And just like that, the pockets are DONE!
Make the covers for the journal – cut two rectangles from scrap cardboard or chipboard you may have lying around your house.
(Can you tell this project is all about recycling? 😉 )
Your covers should measure approx. 5″ x 3.25″.
Go back to your Graphic 45 12 Days of Christmas paper pad (or whichever paper you’re using) and pick two patterns to use – one will be for the outside cover and the other will be used for the inner lining.
The outer cover will measure 6″ x 4.25″ (you need it to have at least a 1/2″ overhang on all four outer sides).
The inner lining will measure 4.75″ x 3″ (this needs to be about 1/4″ shorter all the way around the inside).
For the outer cover, glue down the cardboard in the center of the paper you chose for the outside of the cover and cut “V”-shaped notches in all four corners (as seen above).
Wrap the paper around the edges of the cardboard and glue it down to the back of the cardboard.
Place glue on the back of the inner lining paper and center it over the back of the cardboard, pressing down firmly.
If you inked the edges of your pockets, I’ll suggest you ink the edges of your covers as well for a consistent look and feel.
Let’s finish the covers…
I used one of the TP tube pockets as my template to mark the spots on the covers where I needed to punch the holes for the eyelets.
I also punched a hole in the center of the opposite edge of the covers and placed an eyelet there as well (this is the hole I tied the ribbon to).
Next, I glued down a piece of burlap ribbon to the front and back cover.
I then used two more stamps from Graphic 45‘s 12 Days of Christmas set, stamping them onto the same fabric as I previously stamped the numbers.
I then cut out the fabric pieces and shredded the edges of them, and attached them to the covers in the same way I attached the numbers on the pockets (see instructions and images above).

Data supplied:
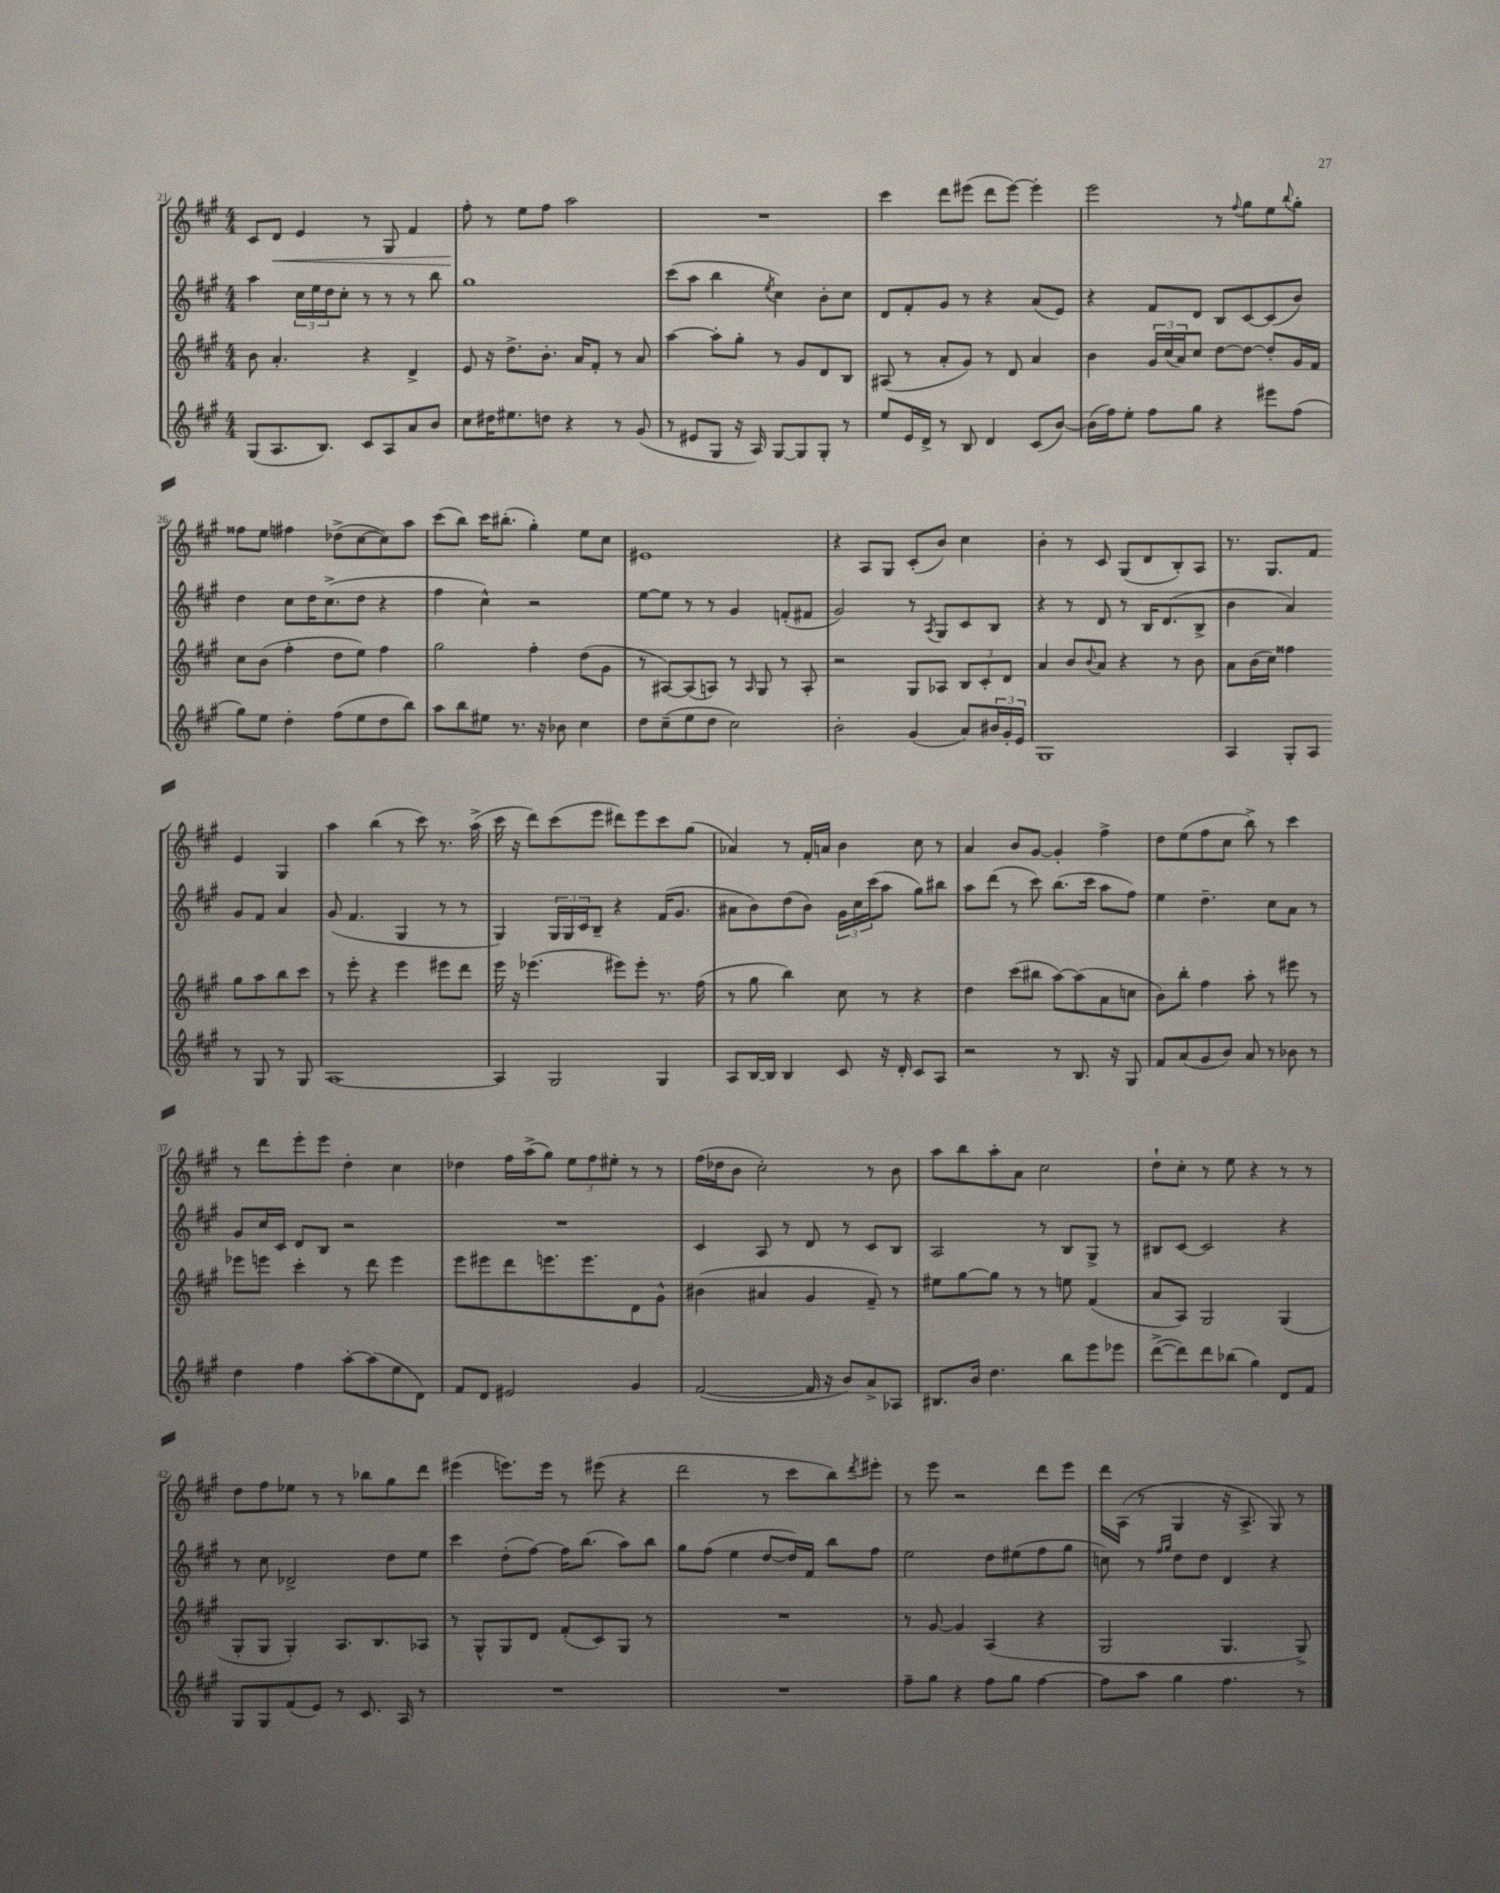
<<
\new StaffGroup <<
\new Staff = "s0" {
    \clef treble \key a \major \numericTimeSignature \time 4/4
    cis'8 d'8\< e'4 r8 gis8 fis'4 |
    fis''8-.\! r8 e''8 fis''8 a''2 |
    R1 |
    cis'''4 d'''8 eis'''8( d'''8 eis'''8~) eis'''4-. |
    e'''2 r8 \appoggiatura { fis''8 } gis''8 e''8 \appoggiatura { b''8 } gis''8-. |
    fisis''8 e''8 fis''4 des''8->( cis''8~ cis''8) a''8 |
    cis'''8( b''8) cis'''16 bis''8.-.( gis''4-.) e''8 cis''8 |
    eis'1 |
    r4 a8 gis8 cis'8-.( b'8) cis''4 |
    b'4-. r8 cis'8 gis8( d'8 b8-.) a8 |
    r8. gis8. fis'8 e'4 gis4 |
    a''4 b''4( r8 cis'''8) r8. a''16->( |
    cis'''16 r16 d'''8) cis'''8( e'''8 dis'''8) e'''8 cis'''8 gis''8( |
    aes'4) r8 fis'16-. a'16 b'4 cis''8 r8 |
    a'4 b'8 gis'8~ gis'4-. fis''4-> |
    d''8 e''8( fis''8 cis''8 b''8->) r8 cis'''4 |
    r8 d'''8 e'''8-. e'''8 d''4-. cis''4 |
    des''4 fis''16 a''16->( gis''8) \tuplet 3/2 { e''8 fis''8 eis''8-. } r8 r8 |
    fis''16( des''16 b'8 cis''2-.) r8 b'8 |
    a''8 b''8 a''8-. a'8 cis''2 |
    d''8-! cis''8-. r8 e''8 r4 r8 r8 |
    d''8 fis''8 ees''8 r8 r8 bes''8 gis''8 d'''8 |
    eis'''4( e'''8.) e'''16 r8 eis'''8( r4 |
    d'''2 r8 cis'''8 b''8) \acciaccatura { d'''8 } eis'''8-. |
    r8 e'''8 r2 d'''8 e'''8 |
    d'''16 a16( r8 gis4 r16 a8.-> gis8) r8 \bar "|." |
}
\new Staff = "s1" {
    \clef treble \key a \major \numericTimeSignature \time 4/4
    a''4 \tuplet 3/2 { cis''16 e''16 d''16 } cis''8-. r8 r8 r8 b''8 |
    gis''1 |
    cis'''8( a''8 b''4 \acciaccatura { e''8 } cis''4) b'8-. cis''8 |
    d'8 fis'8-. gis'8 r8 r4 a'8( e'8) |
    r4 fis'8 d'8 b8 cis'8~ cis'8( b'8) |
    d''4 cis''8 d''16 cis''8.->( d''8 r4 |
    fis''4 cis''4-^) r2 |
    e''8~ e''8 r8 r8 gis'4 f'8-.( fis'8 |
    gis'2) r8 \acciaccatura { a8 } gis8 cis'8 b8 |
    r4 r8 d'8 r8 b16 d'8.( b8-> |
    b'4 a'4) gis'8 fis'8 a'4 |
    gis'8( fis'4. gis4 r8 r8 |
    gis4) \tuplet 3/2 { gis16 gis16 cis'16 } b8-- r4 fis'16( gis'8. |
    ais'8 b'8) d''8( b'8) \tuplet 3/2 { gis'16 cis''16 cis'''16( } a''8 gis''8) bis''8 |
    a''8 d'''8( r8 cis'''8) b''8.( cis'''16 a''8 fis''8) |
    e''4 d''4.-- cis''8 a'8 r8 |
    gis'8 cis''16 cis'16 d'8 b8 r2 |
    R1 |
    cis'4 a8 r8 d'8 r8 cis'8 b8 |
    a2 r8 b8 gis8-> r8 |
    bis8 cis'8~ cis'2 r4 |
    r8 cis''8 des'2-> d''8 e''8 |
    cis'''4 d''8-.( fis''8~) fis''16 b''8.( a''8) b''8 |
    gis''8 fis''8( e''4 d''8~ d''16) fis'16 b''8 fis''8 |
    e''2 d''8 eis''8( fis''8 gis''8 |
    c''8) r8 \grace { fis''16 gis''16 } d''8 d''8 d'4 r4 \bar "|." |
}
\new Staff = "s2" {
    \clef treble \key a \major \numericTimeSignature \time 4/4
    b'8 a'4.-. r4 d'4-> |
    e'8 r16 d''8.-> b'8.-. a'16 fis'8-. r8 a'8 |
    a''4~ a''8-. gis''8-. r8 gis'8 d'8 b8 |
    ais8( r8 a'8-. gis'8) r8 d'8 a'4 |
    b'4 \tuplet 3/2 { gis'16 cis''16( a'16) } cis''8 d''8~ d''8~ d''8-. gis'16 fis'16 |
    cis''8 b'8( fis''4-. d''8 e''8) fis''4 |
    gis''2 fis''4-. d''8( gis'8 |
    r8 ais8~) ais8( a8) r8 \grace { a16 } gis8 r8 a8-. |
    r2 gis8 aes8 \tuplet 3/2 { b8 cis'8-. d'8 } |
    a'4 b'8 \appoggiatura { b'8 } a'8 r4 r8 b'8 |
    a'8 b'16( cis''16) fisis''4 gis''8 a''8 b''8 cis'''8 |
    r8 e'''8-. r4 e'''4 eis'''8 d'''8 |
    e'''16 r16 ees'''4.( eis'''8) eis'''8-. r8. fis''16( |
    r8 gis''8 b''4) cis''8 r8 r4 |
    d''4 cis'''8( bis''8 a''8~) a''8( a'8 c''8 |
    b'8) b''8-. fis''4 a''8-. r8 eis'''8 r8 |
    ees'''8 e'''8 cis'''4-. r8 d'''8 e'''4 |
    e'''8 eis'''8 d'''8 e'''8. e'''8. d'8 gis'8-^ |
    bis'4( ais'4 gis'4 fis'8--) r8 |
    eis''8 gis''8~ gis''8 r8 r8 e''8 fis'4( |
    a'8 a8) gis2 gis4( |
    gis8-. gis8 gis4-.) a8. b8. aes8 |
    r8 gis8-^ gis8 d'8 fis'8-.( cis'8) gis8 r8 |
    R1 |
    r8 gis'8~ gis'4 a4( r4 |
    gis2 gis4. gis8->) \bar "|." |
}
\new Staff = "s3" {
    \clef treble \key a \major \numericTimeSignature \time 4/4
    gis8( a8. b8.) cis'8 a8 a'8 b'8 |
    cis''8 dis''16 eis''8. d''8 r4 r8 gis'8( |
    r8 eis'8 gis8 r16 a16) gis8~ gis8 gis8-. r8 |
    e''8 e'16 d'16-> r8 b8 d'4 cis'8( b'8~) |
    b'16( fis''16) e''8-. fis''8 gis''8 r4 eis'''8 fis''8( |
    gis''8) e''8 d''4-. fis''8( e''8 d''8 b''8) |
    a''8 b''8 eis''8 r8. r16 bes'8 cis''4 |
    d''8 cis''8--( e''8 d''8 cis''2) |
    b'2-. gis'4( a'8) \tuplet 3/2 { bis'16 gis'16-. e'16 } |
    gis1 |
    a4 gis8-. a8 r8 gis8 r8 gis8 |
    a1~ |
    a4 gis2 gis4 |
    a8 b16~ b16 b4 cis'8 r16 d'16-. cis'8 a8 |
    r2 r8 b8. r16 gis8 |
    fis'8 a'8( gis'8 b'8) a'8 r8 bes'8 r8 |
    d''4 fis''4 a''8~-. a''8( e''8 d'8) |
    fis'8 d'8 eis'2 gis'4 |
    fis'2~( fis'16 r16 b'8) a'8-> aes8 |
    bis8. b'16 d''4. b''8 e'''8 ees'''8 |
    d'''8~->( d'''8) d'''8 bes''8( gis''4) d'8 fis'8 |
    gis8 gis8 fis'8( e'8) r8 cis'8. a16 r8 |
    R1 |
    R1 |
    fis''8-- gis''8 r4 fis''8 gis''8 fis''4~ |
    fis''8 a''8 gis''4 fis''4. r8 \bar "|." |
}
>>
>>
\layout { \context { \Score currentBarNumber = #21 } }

Problems and tasks:
• 1. Why do the journal cover instructions make the outer cover paper 6″ x 4.25″ when the cardboard is about 5″ x 3.25″? Answer in one to three sentences.
• 2. For each statement, say whether it agrees with the journal cover instructions. Answer yes or no and quote the deciding words of the text.
(a) The inner lining is cut larger than the cardboard cover.
(b) A TP tube pocket served as the template for marking where to punch the eyelet holes.
(c) The ribbon is tied to a hole in the center of the opposite edge of the covers.
• 3. Reproduce the part of the journal cover instructions that opens with the words containing "If you inked" and closes with "stamped the numbers.".

Full solutions:
• 1. The outer paper must extend at least 1/2″ past the cardboard on all four outer sides. That overhang lets the paper wrap around the cardboard edges and be glued down on the back.

• 2.
(a) No: "The inner lining will measure 4.75″ x 3″ (this needs to be about 1/4″ shorter all the way around the inside)."
(b) Yes: "I used one of the TP tube pockets as my template to mark the spots on the covers where I needed to punch the holes for the eyelets."
(c) Yes: "I also punched a hole in the center of the opposite edge of the covers and placed an eyelet there as well (this is the hole I tied the ribbon to)."

• 3.
If you inked the edges of your pockets, I’ll suggest you ink the edges of your covers as well for a consistent look and feel.
Let’s finish the covers…
I used one of the TP tube pockets as my template to mark the spots on the covers where I needed to punch the holes for the eyelets.
I also punched a hole in the center of the opposite edge of the covers and placed an eyelet there as well (this is the hole I tied the ribbon to).
Next, I glued down a piece of burlap ribbon to the front and back cover.
I then used two more stamps from Graphic 45‘s 12 Days of Christmas set, stamping them onto the same fabric as I previously stamped the numbers.